Ah, winter. One of our favorite times of year: the holidays, the family get-togethers, the warm fires, the outdoor fun, the football on TV. There are plenty of reasons to love this season!But sometimes, the weather really just is too frightful to head outside, and finding the motivation to workout can be tough. So, those days you really just don’t feel like coming down to PNW Fitness, feel free to stay home. We’ll miss you, of course, but you can still get a great workout in even if you stay in. Check out some of our favorite and creative suggestions below.

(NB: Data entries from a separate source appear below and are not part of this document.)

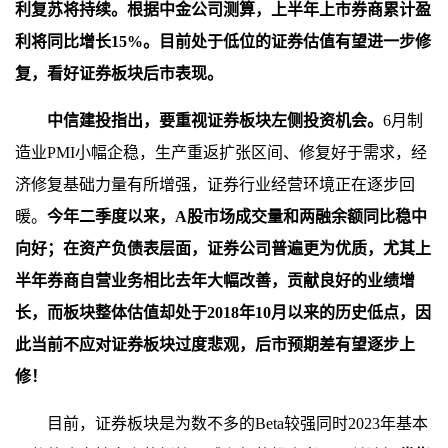
利复苏将持续。根据中金公司测算，上半年上市券商累计盈
利将同比增长15%。目前处于低位的证券估值有望进一步修
复，看好证券板块后市表现。
中信建投指出，要重视证券板块左侧投资机会。
6月制
造业PMI小幅企稳，生产重返扩张区间、修复好于需求，经
济修复基础力量有所增强，证券行业经营环境正在逐步回
暖。
今年二季度以来，A股市场成交量和两融余额同比稳中
向好；在资产负债表层面，证券公司普遍更为优质，尤其上
半年券商自营业务相比去年大幅改善，贡献良好的业绩增
长，而板块整体估值却处于2018年10月以来的历史低点，因
此当前不应对证券板块过度悲观，后市预期差有望逐步上
修！
目前，证券板块是为数不多的Beta较强同时2023年基本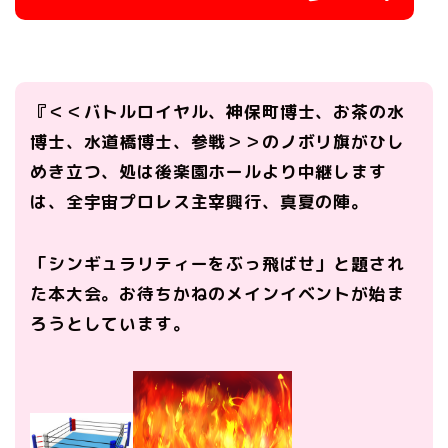
『＜＜バトルロイヤル、神保町博士、お茶の水
博士、水道橋博士、参戦＞＞のノボリ旗がひし
めき立つ、処は後楽園ホールより中継します
は、全宇宙プロレス主宰興行、真夏の陣。
「シンギュラリティーをぶっ飛ばせ」と題され
た本大会。お待ちかねのメインイベントが始ま
ろうとしています。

You May Also Like: 5 Tips to Stay Healthy at the Office During the Holidays

5 At-Home Exercises To Make a Great Workout

At-Home Workouts

For those days when you look outside and all you can think is “nope,” run through some at-home exercises you can do in your very own living room, such as the following:

1) Step Ups:

The name describes the movement. Work your lower body by stepping up onto a sturdy chair or ottoman, or do them quickly on and off a bottom stair to work your agility.

2) Push Ups:

Whether from the knees or toes, this classic movement is great for developing strength and stability in your shoulders. Pro tip: don’t let your elbows wing out. Instead, keep them tucked in at your sides and go all the way down until your chest touches the floor.

3) Mountain Climbers:

Want to make this one extra saucy? Place your feet on some old hand towels and perform this classic, trunk-blasting move on tile or hardwood floor, sliding your toes up and down for faster movement.

4) Reverse Lunges:

Start in a standing position, then step one leg back until the back knee touches the floor. Option: grab some dumbbells if you have any (gallon jugs of water work well, too) and do a set of bicep curls or overhead presses at the top (standing position) of the lunge.

5) Pike Holds:

This is excellent for your core and awesome way to get upside down (great for your central nervous system and circulation). To do, put your feet up on a high step or sturdy piece of furniture and place your hands on the floor. Walk your hands in until they are under your shoulders (or however far is comfortable and safe for you). Keep your lower back straight (bend your knees if you have to), push your chest through your arms, and look back toward your toes. You’ll end up looking sort of like an upside-down L or V.

Go ahead, put 10-20 minutes on the clock, pick a few of your faves, and then get to work. The good news is, a warm shower and a post-workout meal from the fridge isn’t far away!